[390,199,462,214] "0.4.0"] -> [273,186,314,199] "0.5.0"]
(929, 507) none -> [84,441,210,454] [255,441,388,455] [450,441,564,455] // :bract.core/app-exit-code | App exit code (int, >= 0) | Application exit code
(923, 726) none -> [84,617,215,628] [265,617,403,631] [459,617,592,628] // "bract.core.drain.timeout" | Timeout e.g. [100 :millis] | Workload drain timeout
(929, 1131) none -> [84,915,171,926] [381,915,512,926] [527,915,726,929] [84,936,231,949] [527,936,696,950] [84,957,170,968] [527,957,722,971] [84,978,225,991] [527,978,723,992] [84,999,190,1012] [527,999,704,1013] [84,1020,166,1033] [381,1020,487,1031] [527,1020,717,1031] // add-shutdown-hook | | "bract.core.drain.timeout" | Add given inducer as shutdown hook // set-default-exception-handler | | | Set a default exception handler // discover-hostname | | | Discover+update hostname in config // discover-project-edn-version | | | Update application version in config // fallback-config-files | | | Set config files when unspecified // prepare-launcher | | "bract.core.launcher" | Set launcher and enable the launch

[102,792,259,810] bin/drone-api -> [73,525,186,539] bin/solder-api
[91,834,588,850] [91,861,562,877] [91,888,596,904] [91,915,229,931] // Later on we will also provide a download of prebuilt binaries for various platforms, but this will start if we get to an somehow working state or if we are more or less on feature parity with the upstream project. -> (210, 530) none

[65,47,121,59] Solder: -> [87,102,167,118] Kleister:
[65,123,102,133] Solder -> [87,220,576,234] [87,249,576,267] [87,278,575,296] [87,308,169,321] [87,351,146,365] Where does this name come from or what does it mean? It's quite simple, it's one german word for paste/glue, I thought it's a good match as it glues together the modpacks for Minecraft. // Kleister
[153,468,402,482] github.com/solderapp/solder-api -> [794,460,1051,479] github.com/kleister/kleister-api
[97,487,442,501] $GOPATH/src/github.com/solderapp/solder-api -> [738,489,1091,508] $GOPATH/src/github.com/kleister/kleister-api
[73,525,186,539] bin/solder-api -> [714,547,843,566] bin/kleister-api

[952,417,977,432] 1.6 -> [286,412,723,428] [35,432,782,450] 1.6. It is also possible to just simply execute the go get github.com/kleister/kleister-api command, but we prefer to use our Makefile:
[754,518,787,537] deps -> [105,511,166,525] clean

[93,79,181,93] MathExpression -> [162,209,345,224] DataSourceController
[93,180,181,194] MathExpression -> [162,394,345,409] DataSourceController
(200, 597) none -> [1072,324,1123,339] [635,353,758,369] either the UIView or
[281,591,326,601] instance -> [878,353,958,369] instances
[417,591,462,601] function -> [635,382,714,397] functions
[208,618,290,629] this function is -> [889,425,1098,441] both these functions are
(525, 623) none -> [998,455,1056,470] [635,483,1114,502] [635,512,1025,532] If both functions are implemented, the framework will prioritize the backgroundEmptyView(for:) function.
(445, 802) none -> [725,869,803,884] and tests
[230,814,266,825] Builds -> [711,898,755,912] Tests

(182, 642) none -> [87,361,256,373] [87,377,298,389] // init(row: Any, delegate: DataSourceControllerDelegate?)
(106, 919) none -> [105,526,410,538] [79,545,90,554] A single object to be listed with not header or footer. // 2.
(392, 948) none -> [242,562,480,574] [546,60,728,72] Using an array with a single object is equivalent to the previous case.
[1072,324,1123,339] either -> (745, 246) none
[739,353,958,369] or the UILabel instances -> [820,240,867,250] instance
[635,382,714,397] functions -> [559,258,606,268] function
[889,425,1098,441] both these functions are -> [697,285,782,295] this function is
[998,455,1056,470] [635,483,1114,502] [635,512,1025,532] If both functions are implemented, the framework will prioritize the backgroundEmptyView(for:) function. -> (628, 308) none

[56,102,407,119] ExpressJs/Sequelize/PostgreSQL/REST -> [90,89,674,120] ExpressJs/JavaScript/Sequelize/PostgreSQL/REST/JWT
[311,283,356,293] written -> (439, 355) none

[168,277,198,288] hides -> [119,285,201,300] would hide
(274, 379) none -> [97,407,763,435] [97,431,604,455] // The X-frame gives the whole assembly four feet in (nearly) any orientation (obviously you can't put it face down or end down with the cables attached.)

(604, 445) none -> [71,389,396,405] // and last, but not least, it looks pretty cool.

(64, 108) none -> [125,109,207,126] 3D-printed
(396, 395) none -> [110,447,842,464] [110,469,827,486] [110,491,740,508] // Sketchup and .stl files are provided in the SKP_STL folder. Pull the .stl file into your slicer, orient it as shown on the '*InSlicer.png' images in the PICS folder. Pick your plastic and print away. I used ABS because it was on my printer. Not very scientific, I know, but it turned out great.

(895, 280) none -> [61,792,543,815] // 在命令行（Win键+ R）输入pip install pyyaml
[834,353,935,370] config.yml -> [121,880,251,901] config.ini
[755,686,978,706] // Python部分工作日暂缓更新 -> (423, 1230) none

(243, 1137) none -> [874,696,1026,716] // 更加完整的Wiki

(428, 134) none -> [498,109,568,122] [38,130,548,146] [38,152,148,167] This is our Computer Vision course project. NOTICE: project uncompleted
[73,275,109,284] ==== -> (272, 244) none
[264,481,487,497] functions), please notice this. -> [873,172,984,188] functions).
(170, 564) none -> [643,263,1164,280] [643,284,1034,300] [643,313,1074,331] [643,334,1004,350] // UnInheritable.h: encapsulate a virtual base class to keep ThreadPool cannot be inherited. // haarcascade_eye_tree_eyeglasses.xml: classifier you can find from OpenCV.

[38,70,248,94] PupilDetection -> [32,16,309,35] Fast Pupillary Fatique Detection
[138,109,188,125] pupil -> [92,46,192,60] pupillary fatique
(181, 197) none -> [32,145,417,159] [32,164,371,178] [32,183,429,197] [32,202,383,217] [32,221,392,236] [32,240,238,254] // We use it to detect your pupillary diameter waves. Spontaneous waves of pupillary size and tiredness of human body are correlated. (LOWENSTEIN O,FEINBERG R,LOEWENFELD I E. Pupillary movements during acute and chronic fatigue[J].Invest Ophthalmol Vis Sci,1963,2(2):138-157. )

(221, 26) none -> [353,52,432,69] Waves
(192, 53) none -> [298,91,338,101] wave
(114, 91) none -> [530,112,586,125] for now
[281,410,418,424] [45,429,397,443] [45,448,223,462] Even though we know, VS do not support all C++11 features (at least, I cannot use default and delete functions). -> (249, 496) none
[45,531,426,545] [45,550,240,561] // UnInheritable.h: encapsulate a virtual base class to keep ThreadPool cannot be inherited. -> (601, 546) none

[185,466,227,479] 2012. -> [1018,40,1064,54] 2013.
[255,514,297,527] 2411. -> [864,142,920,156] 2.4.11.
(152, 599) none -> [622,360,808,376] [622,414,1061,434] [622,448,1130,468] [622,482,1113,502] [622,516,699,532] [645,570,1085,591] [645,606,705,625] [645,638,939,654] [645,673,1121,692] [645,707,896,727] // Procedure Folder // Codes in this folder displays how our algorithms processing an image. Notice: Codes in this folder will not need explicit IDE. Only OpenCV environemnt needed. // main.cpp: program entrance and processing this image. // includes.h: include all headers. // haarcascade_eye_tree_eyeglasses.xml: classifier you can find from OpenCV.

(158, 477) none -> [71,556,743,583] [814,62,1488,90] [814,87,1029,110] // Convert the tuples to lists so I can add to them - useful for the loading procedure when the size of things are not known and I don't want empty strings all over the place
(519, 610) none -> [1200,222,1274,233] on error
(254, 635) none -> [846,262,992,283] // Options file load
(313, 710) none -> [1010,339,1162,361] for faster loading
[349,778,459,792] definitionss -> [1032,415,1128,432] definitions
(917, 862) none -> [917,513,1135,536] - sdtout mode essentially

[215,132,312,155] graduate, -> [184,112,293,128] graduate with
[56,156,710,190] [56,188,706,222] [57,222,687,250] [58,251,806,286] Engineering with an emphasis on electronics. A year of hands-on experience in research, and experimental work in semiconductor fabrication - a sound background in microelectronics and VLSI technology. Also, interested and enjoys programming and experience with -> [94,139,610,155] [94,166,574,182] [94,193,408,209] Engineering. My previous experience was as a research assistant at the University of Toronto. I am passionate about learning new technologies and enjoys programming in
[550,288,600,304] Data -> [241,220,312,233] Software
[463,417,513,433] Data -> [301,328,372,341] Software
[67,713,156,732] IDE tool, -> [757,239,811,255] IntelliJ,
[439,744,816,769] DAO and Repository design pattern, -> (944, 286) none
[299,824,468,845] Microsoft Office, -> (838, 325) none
——
### TASK GOAL
Using the data above, extract exactly the lines from the one that holds "[739,353,958,369] or the" to the one that holds "[889,425,1098,441] both these functions are ->", both ends included, and no others.

### TASK RESPONSE
[739,353,958,369] or the UILabel instances -> [820,240,867,250] instance
[635,382,714,397] functions -> [559,258,606,268] function
[889,425,1098,441] both these functions are -> [697,285,782,295] this function is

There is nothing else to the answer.